++++ Record excerpts ++++

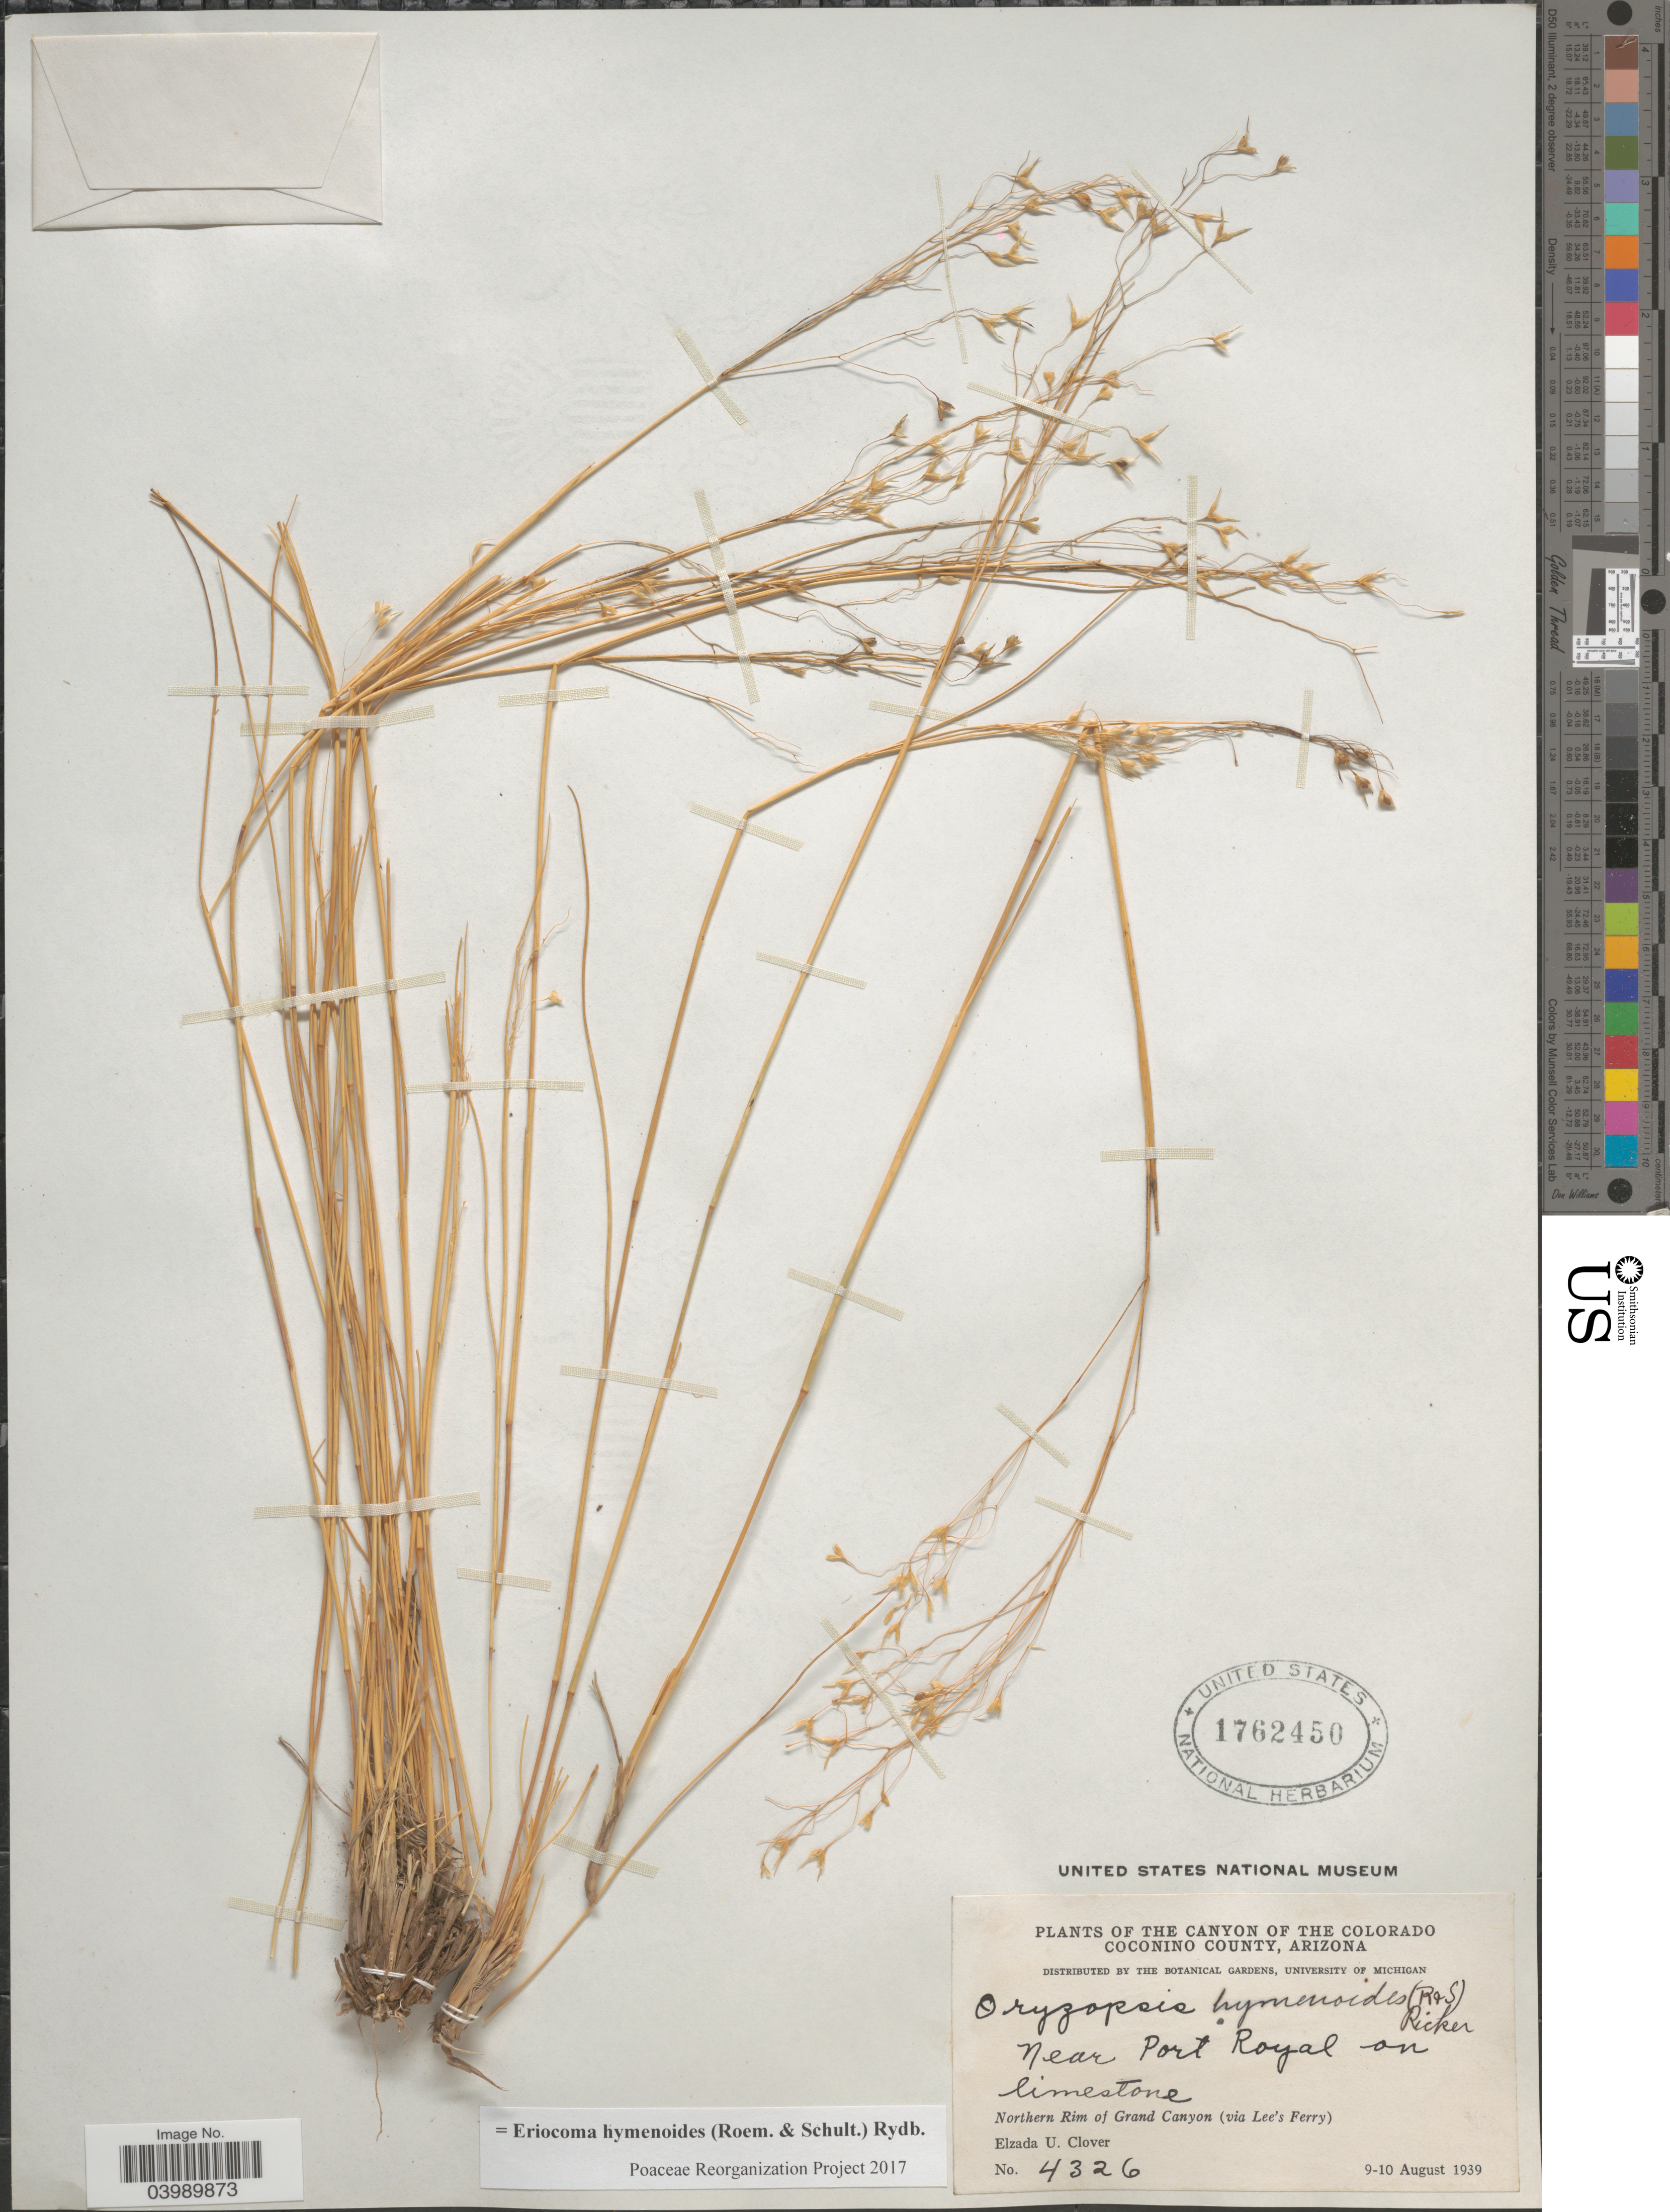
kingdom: Plantae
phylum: Tracheophyta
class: Liliopsida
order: Poales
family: Poaceae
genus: Eriocoma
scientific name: Eriocoma hymenoides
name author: (Roem. & Schult.) Rydb.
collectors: E. U. Clover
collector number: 4326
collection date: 1939-08-09/1939-08-10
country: United States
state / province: Arizona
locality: Canyon of the Colorado. Coconino County. Near Port Royal on limestone. Northern Rim of Grand Canyon (via Lee's Ferry).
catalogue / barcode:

++++

:: Given problem ::
Can you retype the lines starting at the one containing "country: United States" and ending with the last line of the entries?

:: The solution ::
country: United States
state / province: Arizona
locality: Canyon of the Colorado. Coconino County. Near Port Royal on limestone. Northern Rim of Grand Canyon (via Lee's Ferry).
catalogue / barcode:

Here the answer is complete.